PreBLA Meeting With FDA Sinks uniQure’s Hopes for Approval of Huntington Disease Gene Therapy AMT-130 Based Primarily on Phase 1/2 Data

November 4, 2025 — uniQure has announced that based on feedback it received during a recent preBLA meeting with the FDA, it no longer believes that the agency will find data from phase 1/2 studies compared to an external control sufficient to support a BLA for AMT-130, an AAV vector-based gene therapy intended to treat Huntington disease (HD).

uniQure pointed out that this stands in contrast to its previous communications with the FDA in several Type B meetings, in which the agency had previously indicated alignment with uniQure’s plan to submit a BLA based primarily on phase 1/2 data. Although, the company noted that final minutes of the preBLA meeting have not yet become available, but are expected to be received within 30 days of the meeting. uniQure stated its intent to continue interaction with the FDA with the intent of finding a path for a “timely accelerated approval” of the gene therapy product. At the moment, however, the company stated that its expected timeframe for a BLA submission is unclear. Alongside its ongoing interactions with the FDA, uniQure plans to advance discussions with regulatory bodies for countries other than the United States.

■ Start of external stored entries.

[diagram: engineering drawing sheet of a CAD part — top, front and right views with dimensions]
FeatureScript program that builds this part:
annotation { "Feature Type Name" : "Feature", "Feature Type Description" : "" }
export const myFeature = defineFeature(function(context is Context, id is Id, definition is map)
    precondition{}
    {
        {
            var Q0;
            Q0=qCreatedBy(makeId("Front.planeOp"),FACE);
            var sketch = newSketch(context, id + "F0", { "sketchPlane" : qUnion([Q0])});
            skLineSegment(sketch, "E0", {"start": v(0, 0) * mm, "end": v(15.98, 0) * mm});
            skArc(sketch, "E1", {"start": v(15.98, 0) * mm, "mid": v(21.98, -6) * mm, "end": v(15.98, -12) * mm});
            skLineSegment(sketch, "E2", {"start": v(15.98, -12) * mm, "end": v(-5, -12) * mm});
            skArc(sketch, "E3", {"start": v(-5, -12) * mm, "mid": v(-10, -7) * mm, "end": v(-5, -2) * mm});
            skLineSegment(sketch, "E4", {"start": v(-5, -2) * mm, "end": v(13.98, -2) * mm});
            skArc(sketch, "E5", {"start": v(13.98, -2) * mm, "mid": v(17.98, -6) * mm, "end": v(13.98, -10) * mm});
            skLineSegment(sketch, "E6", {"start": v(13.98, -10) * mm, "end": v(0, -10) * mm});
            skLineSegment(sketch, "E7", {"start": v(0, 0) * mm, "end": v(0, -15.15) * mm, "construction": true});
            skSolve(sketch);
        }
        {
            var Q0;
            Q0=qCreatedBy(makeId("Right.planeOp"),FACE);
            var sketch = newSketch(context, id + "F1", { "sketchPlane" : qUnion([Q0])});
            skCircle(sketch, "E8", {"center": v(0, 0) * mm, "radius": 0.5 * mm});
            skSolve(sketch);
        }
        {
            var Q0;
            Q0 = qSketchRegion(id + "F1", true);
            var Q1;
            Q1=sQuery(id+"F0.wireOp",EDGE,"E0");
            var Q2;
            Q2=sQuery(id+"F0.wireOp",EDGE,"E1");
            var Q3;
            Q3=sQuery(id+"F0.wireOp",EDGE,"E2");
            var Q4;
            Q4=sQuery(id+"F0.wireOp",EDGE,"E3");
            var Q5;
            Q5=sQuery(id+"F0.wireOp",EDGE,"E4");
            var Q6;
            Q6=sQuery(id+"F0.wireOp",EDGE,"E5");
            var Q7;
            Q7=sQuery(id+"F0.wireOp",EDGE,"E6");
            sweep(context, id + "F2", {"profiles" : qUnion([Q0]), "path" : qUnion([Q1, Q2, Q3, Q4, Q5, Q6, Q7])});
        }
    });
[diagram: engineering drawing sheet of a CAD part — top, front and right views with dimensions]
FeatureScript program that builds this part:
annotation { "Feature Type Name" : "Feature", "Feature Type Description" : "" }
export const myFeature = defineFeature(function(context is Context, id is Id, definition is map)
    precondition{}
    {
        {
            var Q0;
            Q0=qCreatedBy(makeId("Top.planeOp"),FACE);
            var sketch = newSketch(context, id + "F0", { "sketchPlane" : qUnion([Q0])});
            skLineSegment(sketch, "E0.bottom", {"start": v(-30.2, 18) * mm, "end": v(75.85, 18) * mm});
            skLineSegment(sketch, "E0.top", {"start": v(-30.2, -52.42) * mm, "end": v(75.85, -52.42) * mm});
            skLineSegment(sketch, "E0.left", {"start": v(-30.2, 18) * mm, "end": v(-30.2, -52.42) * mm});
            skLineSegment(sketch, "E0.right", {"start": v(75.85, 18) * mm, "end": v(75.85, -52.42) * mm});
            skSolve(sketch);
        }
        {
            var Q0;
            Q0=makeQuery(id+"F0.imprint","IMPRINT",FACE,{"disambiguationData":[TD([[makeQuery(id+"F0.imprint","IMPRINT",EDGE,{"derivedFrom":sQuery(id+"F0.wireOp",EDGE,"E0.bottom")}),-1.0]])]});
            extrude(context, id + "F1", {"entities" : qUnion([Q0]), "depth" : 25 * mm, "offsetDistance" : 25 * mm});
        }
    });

“We are surprised by the FDA’s feedback at the recent preBLA meeting, which is a drastic change from the guidance the FDA provided in November 2024 that data from the ongoing phase 1/2 studies, compared to a natural history external control, may serve as the primary basis for a BLA submission under the accelerated approval pathway,” Matt Kapusta, MBA, the chief executive officer of uniQure, said in a statement. “This news is unexpected, and we are truly disappointed for people living with HD, who have no disease-modifying treatment options for this devastating disease. We strongly believe that AMT-130 has the potential to bring substantial benefit to patients, and we remain fully committed to working with the FDA to determine the best path forward to rapidly bring AMT-130 to patients and their families in the US.”